Could you retype every line of the listing below word for word, leaving the pictures out of your answer?

Listing:
================

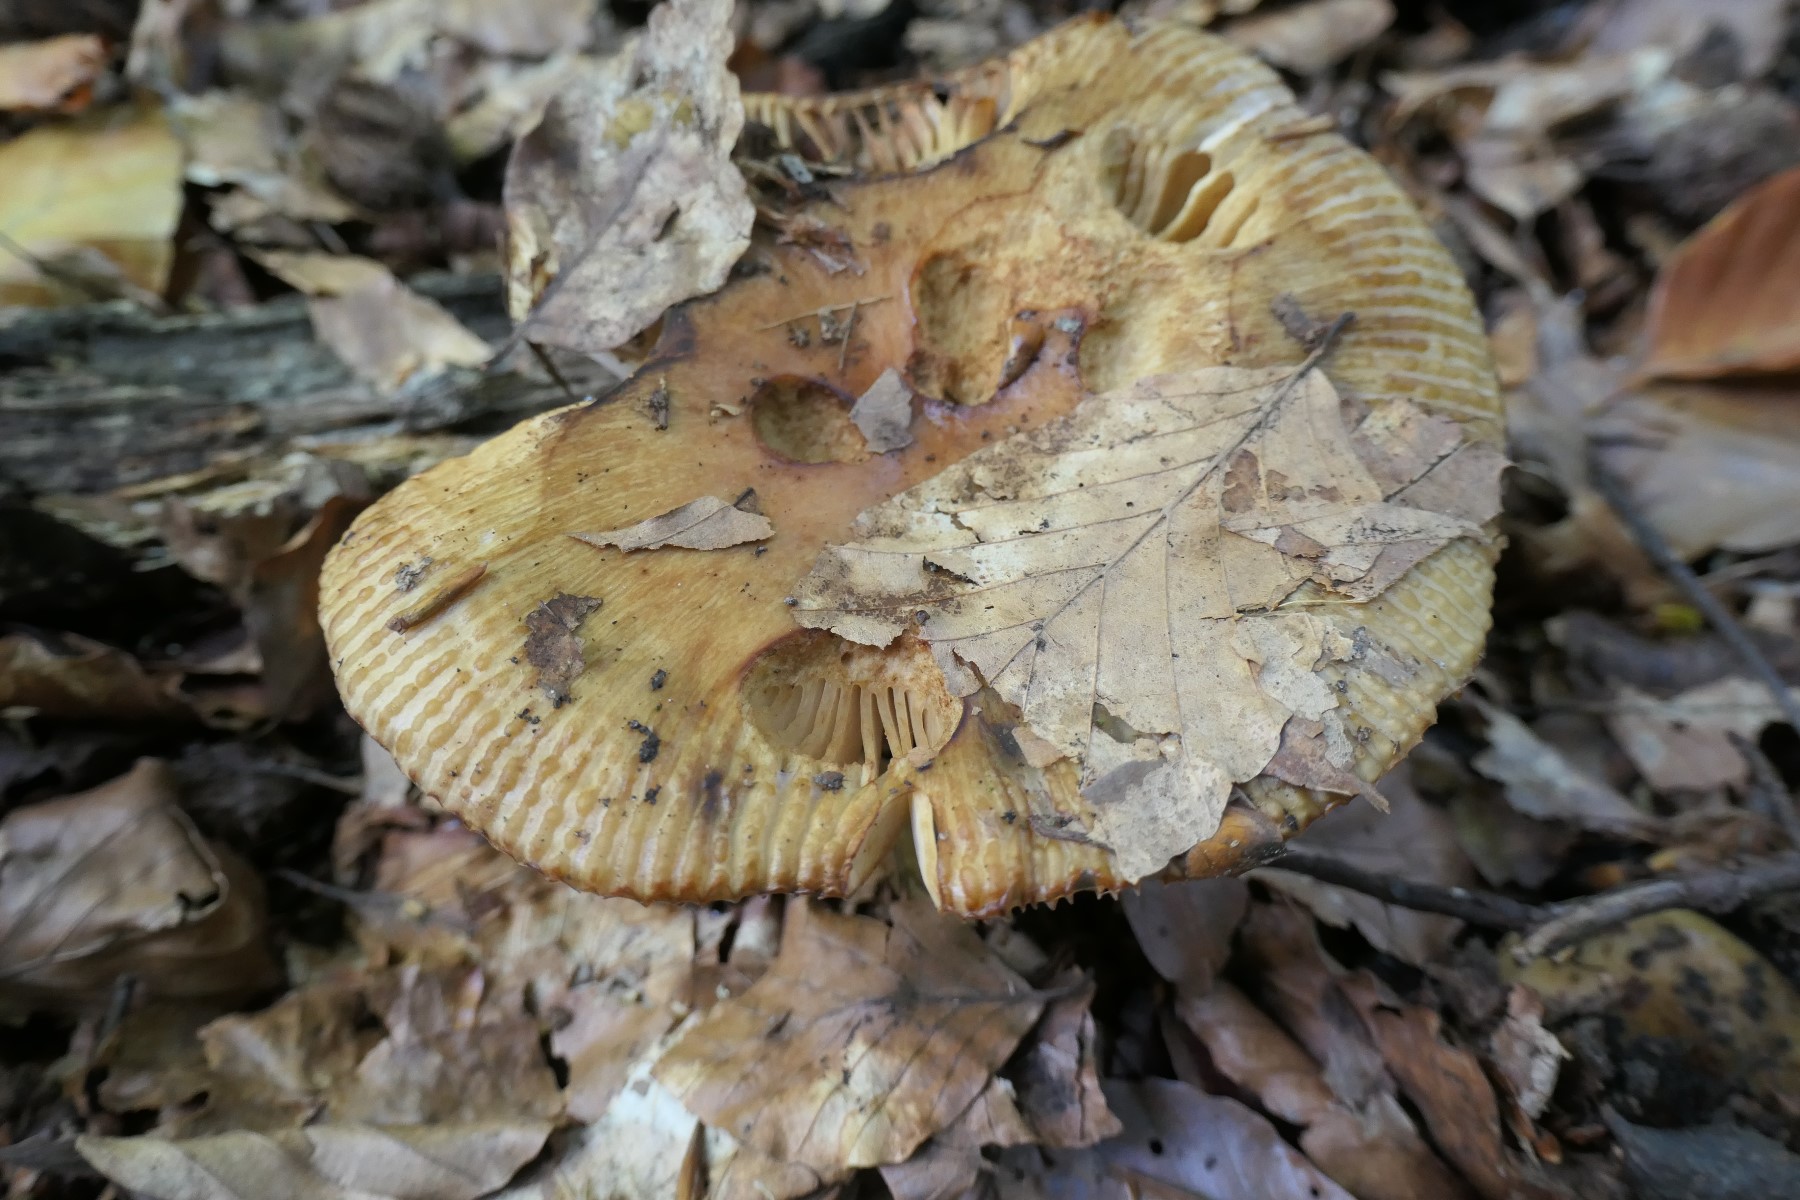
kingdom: Fungi
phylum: Basidiomycota
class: Agaricomycetes
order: Russulales
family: Russulaceae
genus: Russula
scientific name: Russula grata
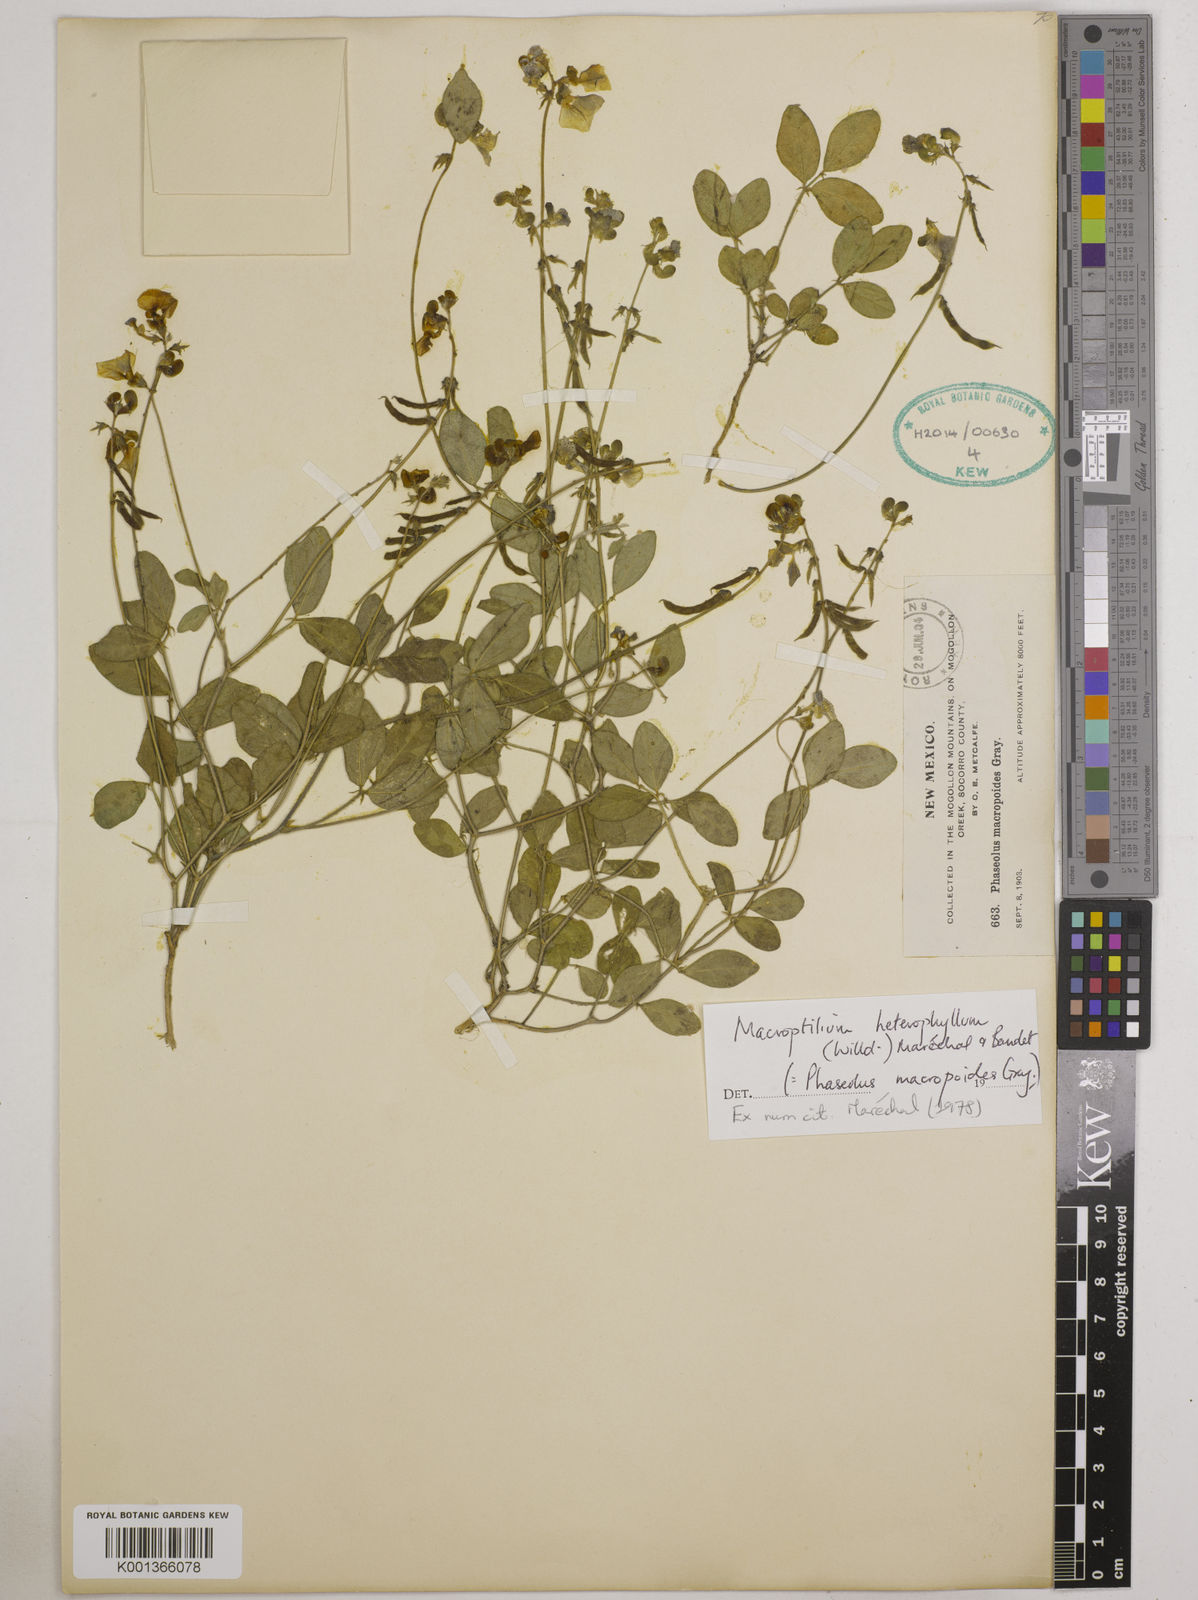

================

Expected output:
kingdom: Fungi
phylum: Basidiomycota
class: Agaricomycetes
order: Russulales
family: Russulaceae
genus: Russula
scientific name: Russula grata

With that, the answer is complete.